One of the most challenging codebases I ever worked on was written entirely by two contractors who were no longer part of the company. The software worked and the company had very successfully landed dozens of paying clients. It didn’t take long for feature requests and bug fixes to start rolling in. My team was brought on to maintain the product.
Almost immediately we knew this was going to be a challenge. Documentation was virtually non-existent, there were no tests, and sensitive credentials were hard-coded into the source code. It seemed like the prime opportunity for a full rewrite. But spoiler alert; it wasn’t.
Gaining perspective
Rewrites are expensive in terms of both time and money. Even when the team doing the rewrite is the same team who wrote the original code, features are bound to be missed and new bugs introduced. While fresh perspectives are not inherently bad, the lack of historic context creates a unique challenge.
After some discussion, we came up with the following questions to help guide our approach.
- What are the core issues with the software?
- Do any of the issues pose a security risk?
- What are the risks associated with a full rewrite?
- Do we understand the features of the software?
- Do we understand how the software is used?
Let's break these down a bit more.
What are the core issues with the software?
The first step is to uncover what’s really going on within the legacy software application. Get real visibility around the characteristics of the system that can help you identify the best path forward:
- Is the codebase fairly uniform or is there clear evidence of different eras in its development life cycle?
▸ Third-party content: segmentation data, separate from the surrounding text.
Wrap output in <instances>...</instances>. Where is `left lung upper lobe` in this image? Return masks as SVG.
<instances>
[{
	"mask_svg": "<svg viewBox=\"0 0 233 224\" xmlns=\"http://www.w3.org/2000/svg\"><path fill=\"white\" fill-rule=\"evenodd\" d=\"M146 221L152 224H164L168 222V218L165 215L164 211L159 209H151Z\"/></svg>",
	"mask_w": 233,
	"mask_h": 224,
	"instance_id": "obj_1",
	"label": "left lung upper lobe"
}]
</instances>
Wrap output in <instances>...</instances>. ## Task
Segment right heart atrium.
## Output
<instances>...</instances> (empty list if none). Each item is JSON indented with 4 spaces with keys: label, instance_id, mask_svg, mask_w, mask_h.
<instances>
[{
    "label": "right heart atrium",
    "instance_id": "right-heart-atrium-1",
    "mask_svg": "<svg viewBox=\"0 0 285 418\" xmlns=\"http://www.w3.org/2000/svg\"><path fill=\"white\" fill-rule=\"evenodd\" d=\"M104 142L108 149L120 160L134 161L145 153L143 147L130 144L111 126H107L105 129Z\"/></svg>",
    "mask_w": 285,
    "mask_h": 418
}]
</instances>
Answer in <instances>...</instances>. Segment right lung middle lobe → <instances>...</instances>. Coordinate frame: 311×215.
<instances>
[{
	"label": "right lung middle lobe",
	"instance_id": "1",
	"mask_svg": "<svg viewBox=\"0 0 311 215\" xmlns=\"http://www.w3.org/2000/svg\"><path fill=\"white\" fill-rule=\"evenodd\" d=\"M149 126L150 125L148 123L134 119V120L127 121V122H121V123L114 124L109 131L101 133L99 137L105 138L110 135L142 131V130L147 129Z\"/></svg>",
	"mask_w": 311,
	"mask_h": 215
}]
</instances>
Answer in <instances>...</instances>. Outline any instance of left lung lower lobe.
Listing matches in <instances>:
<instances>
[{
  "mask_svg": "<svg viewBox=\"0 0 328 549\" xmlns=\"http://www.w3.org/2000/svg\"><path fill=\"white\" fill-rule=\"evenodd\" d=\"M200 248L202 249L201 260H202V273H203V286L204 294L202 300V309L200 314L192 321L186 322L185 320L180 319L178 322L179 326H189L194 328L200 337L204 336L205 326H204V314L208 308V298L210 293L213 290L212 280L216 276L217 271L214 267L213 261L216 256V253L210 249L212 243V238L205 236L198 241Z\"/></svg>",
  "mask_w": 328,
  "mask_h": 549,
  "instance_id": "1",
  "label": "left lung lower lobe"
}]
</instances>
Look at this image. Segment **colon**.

- Is security treated as a top priority or an afterthought?
- Are there clear architectural boundaries or seams that could allow for a strangler fig pattern?
In our case, the security and architectural designs were both significantly lacking. We’ll talk about security more in the next section, so let's examine the architectural boundaries issue.
Solid architectural boundaries are important because they help us write readable, sustainable code. Something we noticed immediately while reviewing this codebase was there was no separation of concerns; just heaps of PHP files that did everything. Database handling, business logic, and presentation logic were all crammed into massive files, where each file was a separate page. This made for an easy first refactor - separating out concerns into their proper places.
Do any of the issues pose a security risk?
On the topic of long outdated frameworks, identifying any security risks your codebase has is vital for determining your path forward. Sometimes old libraries can be replaced with new ones, and sometimes your entire project is so tied to a framework that you can’t easily migrate within the same codebase.
The biggest security risk we identified was the lack of a modern authentication layer. Instead the original developers had cobbled together their own. Passwords were base64-encoded before being stored in the database, user inputs were not sanitized, and database queries were using these unsanitized user inputs directly. In fact, the first thing we did was test an SQL injection attack on a dev copy of the software and unsurprisingly, we were able to dump the entire database.
Once we had separated the main concerns out of the page files, this was the second major refactor. Updating the newly refactored authentication layer to something more secure.
What are the risks associated with a full rewrite?
Risk assessment is a key factor when determining if a codebase should be rewritten or refactored. Both methods have their own associated risks and you should determine early what your appetite for risk is. What happens if you choose to rewrite and go over your estimates? Can you solve the core issues you’ve identified without a full rewrite?
In our case, the previously identified security concerns meant we had risk in leaving the application as it was while we did a rewrite. This was a risk we were not willing to accept. Many of the core issues we had identified could be solved more quickly by refactoring.
Do we understand the features of the software?
Rewriting software is tedious and difficult even when you fully understand what it is you’re recreating. Attempting a rewrite while also learning what the original software does is a massive challenge.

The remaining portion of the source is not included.